=== Action item ===
Output every entry below exactly, without its pictures.

Segment Start: Entries shown

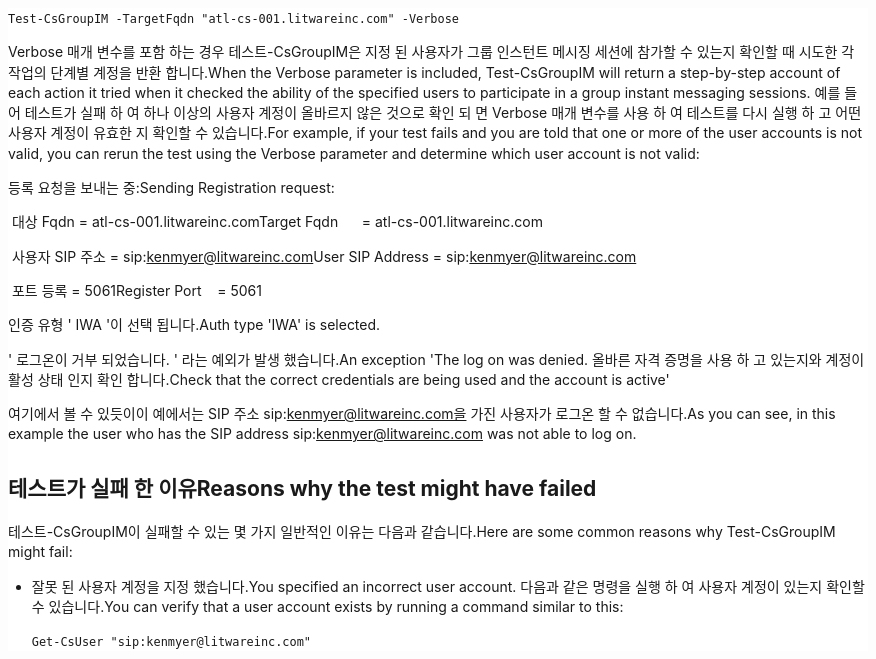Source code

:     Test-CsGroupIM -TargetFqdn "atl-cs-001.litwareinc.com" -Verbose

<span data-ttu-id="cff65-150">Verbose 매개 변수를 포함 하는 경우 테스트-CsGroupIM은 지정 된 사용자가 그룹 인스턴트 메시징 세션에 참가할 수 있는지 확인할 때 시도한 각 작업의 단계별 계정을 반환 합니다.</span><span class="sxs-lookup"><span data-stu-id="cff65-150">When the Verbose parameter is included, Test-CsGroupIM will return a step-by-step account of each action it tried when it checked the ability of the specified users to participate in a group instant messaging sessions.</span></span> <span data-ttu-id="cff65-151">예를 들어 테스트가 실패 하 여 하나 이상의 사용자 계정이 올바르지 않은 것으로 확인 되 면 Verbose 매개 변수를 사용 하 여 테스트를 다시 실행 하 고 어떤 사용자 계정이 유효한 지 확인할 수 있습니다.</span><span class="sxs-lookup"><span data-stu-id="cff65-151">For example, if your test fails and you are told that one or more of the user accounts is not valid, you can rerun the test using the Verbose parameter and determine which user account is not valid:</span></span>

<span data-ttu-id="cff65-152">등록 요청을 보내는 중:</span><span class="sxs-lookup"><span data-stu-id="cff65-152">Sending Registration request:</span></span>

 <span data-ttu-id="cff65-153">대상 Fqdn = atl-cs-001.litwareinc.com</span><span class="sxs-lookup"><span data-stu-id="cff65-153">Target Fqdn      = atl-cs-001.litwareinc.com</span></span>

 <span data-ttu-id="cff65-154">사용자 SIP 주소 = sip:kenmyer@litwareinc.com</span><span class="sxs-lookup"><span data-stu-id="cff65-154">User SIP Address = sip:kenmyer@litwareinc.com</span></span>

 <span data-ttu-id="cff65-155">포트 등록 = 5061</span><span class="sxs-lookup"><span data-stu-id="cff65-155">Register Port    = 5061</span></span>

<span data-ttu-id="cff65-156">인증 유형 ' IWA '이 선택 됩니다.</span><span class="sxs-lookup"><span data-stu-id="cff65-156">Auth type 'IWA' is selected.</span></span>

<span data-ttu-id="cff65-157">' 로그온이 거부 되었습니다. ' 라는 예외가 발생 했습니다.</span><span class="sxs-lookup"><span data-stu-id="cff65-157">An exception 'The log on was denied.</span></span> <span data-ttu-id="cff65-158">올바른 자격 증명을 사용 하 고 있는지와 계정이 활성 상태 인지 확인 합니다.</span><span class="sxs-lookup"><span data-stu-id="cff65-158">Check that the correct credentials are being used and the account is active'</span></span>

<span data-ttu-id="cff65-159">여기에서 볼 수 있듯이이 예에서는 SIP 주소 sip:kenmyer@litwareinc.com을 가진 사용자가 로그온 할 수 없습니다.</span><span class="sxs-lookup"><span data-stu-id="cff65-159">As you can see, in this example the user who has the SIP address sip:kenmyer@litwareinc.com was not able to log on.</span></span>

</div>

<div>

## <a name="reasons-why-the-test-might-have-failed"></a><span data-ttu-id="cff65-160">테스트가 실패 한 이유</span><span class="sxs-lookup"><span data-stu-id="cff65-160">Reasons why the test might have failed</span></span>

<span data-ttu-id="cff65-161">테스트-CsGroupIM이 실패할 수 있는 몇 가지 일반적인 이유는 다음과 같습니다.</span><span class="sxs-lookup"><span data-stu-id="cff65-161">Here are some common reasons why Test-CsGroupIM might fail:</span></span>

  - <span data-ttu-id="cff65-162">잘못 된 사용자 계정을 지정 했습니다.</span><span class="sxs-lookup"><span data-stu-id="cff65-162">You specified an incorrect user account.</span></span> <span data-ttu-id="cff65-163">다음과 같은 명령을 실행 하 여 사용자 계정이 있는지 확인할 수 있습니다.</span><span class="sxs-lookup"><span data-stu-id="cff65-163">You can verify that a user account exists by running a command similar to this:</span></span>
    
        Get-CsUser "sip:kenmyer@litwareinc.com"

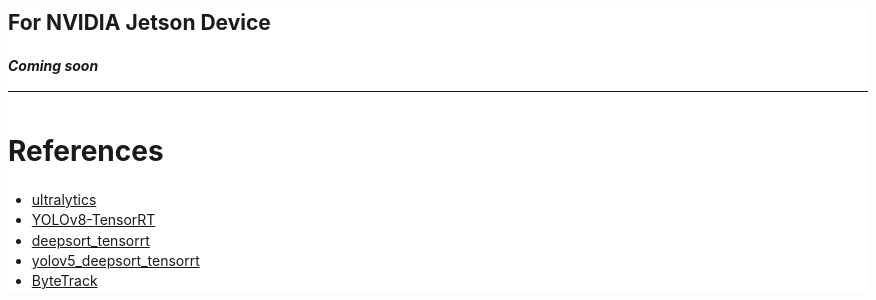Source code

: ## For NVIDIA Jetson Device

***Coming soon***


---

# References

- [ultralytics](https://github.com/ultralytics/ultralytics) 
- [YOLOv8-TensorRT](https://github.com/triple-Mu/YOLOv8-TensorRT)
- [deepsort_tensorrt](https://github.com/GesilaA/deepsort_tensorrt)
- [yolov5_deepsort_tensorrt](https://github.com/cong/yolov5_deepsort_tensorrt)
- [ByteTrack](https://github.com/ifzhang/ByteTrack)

Segment End: Entries shown

=== Result ===
Source code

:     Test-CsGroupIM -TargetFqdn "atl-cs-001.litwareinc.com" -Verbose

<span data-ttu-id="cff65-150">Verbose 매개 변수를 포함 하는 경우 테스트-CsGroupIM은 지정 된 사용자가 그룹 인스턴트 메시징 세션에 참가할 수 있는지 확인할 때 시도한 각 작업의 단계별 계정을 반환 합니다.</span><span class="sxs-lookup"><span data-stu-id="cff65-150">When the Verbose parameter is included, Test-CsGroupIM will return a step-by-step account of each action it tried when it checked the ability of the specified users to participate in a group instant messaging sessions.</span></span> <span data-ttu-id="cff65-151">예를 들어 테스트가 실패 하 여 하나 이상의 사용자 계정이 올바르지 않은 것으로 확인 되 면 Verbose 매개 변수를 사용 하 여 테스트를 다시 실행 하 고 어떤 사용자 계정이 유효한 지 확인할 수 있습니다.</span><span class="sxs-lookup"><span data-stu-id="cff65-151">For example, if your test fails and you are told that one or more of the user accounts is not valid, you can rerun the test using the Verbose parameter and determine which user account is not valid:</span></span>

<span data-ttu-id="cff65-152">등록 요청을 보내는 중:</span><span class="sxs-lookup"><span data-stu-id="cff65-152">Sending Registration request:</span></span>

 <span data-ttu-id="cff65-153">대상 Fqdn = atl-cs-001.litwareinc.com</span><span class="sxs-lookup"><span data-stu-id="cff65-153">Target Fqdn      = atl-cs-001.litwareinc.com</span></span>

 <span data-ttu-id="cff65-154">사용자 SIP 주소 = sip:kenmyer@litwareinc.com</span><span class="sxs-lookup"><span data-stu-id="cff65-154">User SIP Address = sip:kenmyer@litwareinc.com</span></span>

 <span data-ttu-id="cff65-155">포트 등록 = 5061</span><span class="sxs-lookup"><span data-stu-id="cff65-155">Register Port    = 5061</span></span>

<span data-ttu-id="cff65-156">인증 유형 ' IWA '이 선택 됩니다.</span><span class="sxs-lookup"><span data-stu-id="cff65-156">Auth type 'IWA' is selected.</span></span>

<span data-ttu-id="cff65-157">' 로그온이 거부 되었습니다. ' 라는 예외가 발생 했습니다.</span><span class="sxs-lookup"><span data-stu-id="cff65-157">An exception 'The log on was denied.</span></span> <span data-ttu-id="cff65-158">올바른 자격 증명을 사용 하 고 있는지와 계정이 활성 상태 인지 확인 합니다.</span><span class="sxs-lookup"><span data-stu-id="cff65-158">Check that the correct credentials are being used and the account is active'</span></span>

<span data-ttu-id="cff65-159">여기에서 볼 수 있듯이이 예에서는 SIP 주소 sip:kenmyer@litwareinc.com을 가진 사용자가 로그온 할 수 없습니다.</span><span class="sxs-lookup"><span data-stu-id="cff65-159">As you can see, in this example the user who has the SIP address sip:kenmyer@litwareinc.com was not able to log on.</span></span>

</div>

<div>

## <a name="reasons-why-the-test-might-have-failed"></a><span data-ttu-id="cff65-160">테스트가 실패 한 이유</span><span class="sxs-lookup"><span data-stu-id="cff65-160">Reasons why the test might have failed</span></span>

<span data-ttu-id="cff65-161">테스트-CsGroupIM이 실패할 수 있는 몇 가지 일반적인 이유는 다음과 같습니다.</span><span class="sxs-lookup"><span data-stu-id="cff65-161">Here are some common reasons why Test-CsGroupIM might fail:</span></span>

  - <span data-ttu-id="cff65-162">잘못 된 사용자 계정을 지정 했습니다.</span><span class="sxs-lookup"><span data-stu-id="cff65-162">You specified an incorrect user account.</span></span> <span data-ttu-id="cff65-163">다음과 같은 명령을 실행 하 여 사용자 계정이 있는지 확인할 수 있습니다.</span><span class="sxs-lookup"><span data-stu-id="cff65-163">You can verify that a user account exists by running a command similar to this:</span></span>
    
        Get-CsUser "sip:kenmyer@litwareinc.com"

Source code

: ## For NVIDIA Jetson Device

***Coming soon***


---

# References

- [ultralytics](https://github.com/ultralytics/ultralytics) 
- [YOLOv8-TensorRT](https://github.com/triple-Mu/YOLOv8-TensorRT)
- [deepsort_tensorrt](https://github.com/GesilaA/deepsort_tensorrt)
- [yolov5_deepsort_tensorrt](https://github.com/cong/yolov5_deepsort_tensorrt)
- [ByteTrack](https://github.com/ifzhang/ByteTrack)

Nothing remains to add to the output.